Extracted data entries
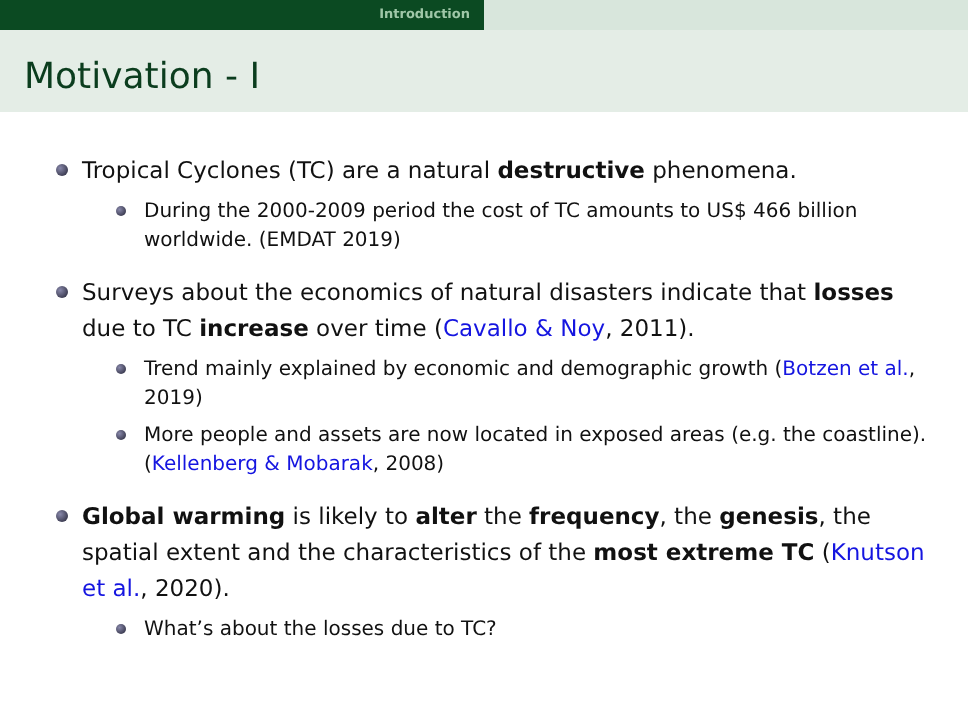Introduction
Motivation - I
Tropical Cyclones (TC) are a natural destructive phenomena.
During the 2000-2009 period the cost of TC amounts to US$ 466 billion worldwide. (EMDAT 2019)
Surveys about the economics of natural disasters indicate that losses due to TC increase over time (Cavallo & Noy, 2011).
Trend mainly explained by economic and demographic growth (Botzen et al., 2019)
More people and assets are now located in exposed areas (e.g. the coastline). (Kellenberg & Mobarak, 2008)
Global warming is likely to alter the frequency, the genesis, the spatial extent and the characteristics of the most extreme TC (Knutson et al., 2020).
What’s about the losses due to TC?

WORK TO COMPLETE | Could the data above be reproduced exactly, with the pictures left out?

ANSWER TO THIS TASK |
Introduction
Motivation - I
Tropical Cyclones (TC) are a natural destructive phenomena.
During the 2000-2009 period the cost of TC amounts to US$ 466 billion worldwide. (EMDAT 2019)
Surveys about the economics of natural disasters indicate that losses due to TC increase over time (Cavallo & Noy, 2011).
Trend mainly explained by economic and demographic growth (Botzen et al., 2019)
More people and assets are now located in exposed areas (e.g. the coastline). (Kellenberg & Mobarak, 2008)
Global warming is likely to alter the frequency, the genesis, the spatial extent and the characteristics of the most extreme TC (Knutson et al., 2020).
What’s about the losses due to TC?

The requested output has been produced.